Work item> Work out how many lines of the listing below include the string "center", and give that number alone.

Data segment>

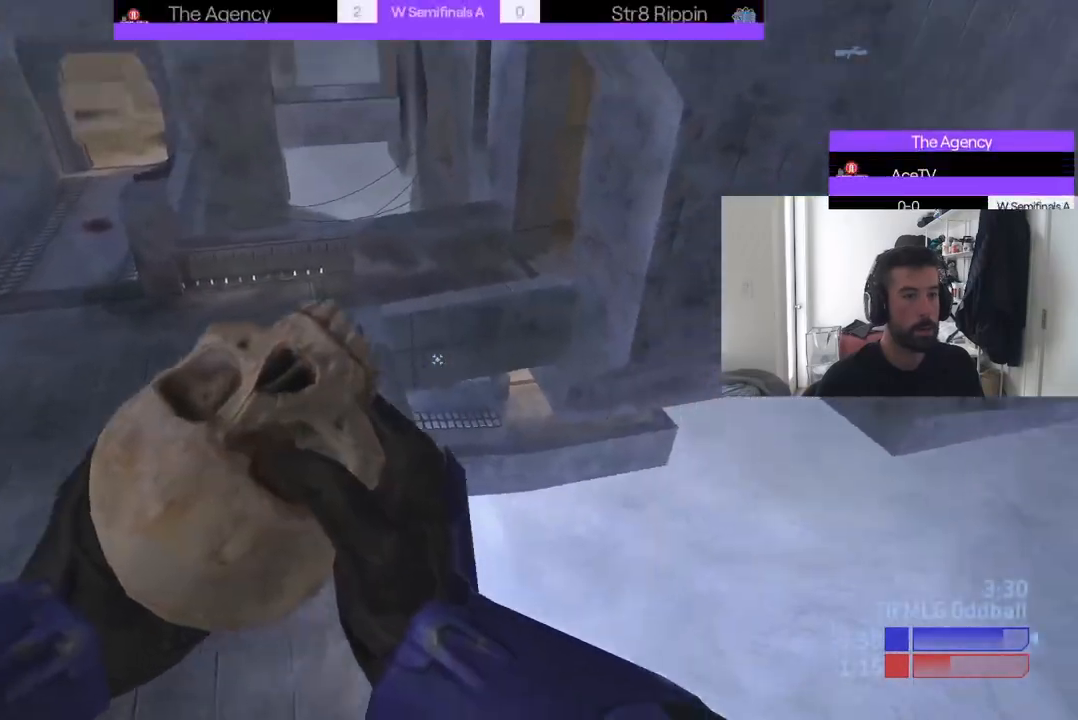
{"buttons": [], "left_stick": "up", "right_stick": "center", "events": [[66, "right_stick", "up"], [216, "right_stick", "center"]]}
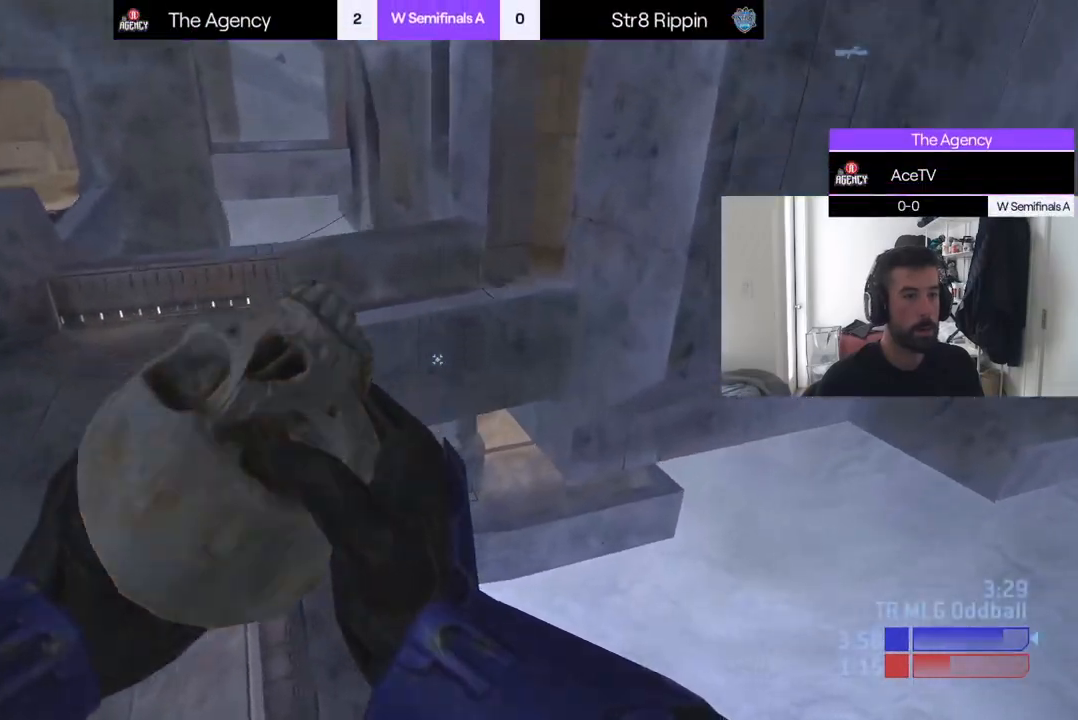
{"buttons": [], "left_stick": "up-left", "right_stick": "right", "events": [[33, "right_stick", "right"], [184, "left_stick", "up-left"], [200, "right_stick", "center"], [317, "right_stick", "right"]]}
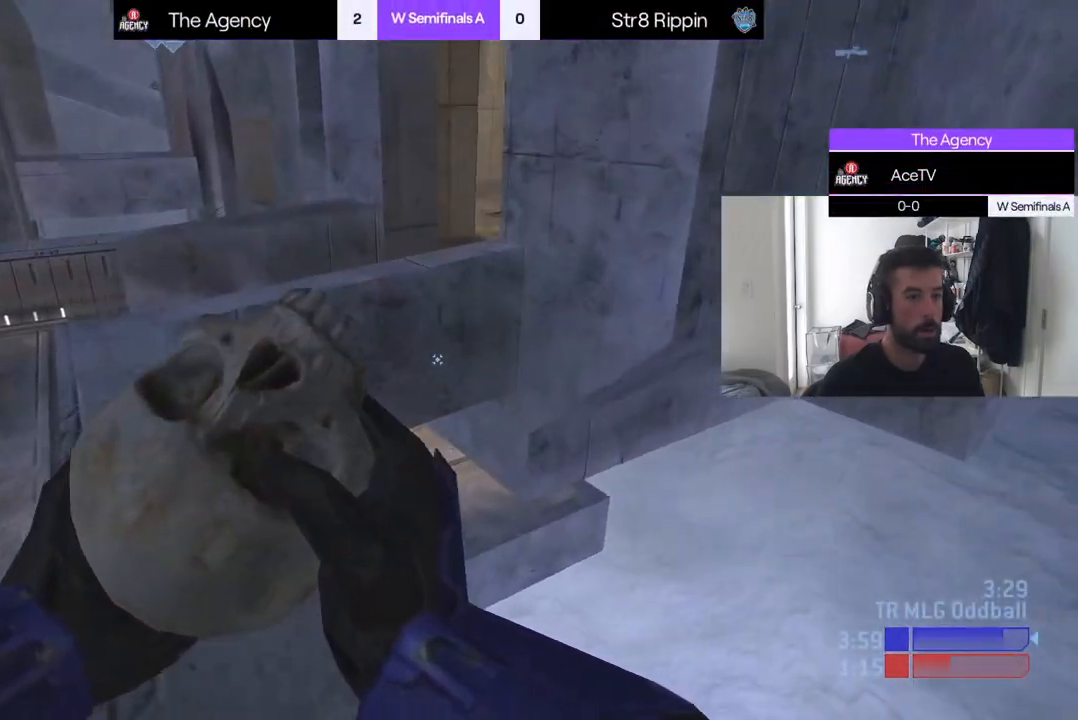
{"buttons": [], "left_stick": "up", "right_stick": "down", "events": [[216, "left_stick", "up"], [233, "A", "down"], [400, "A", "up"], [417, "right_stick", "down"]]}
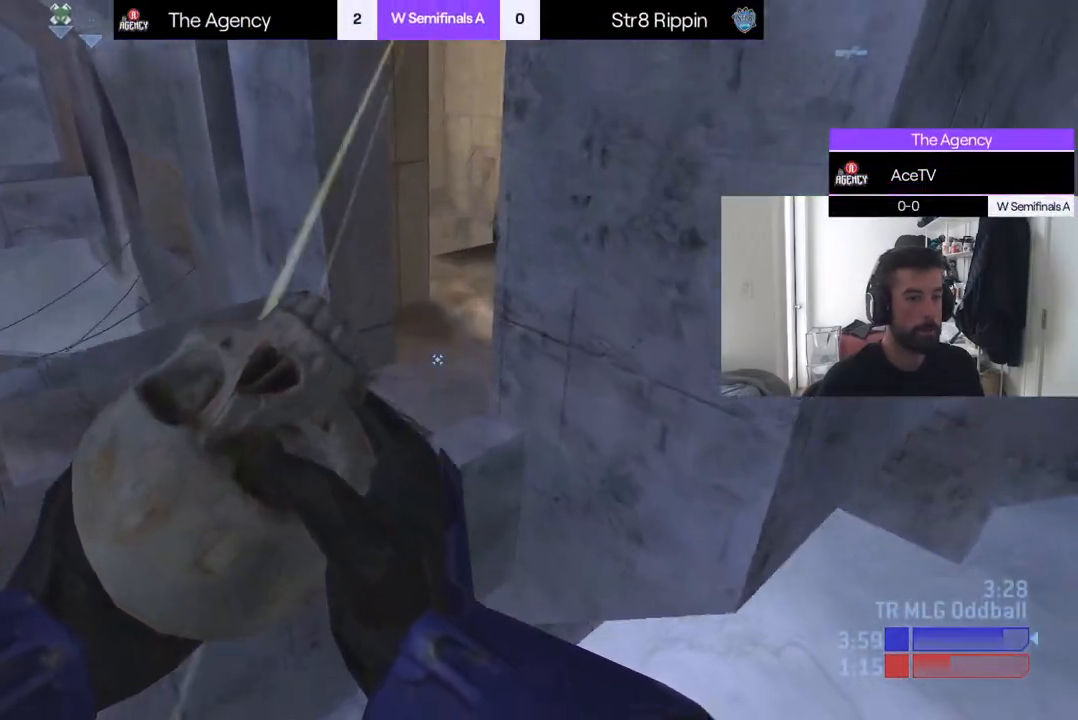
{"buttons": [], "left_stick": "up", "right_stick": "down", "events": []}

Result of this task> 2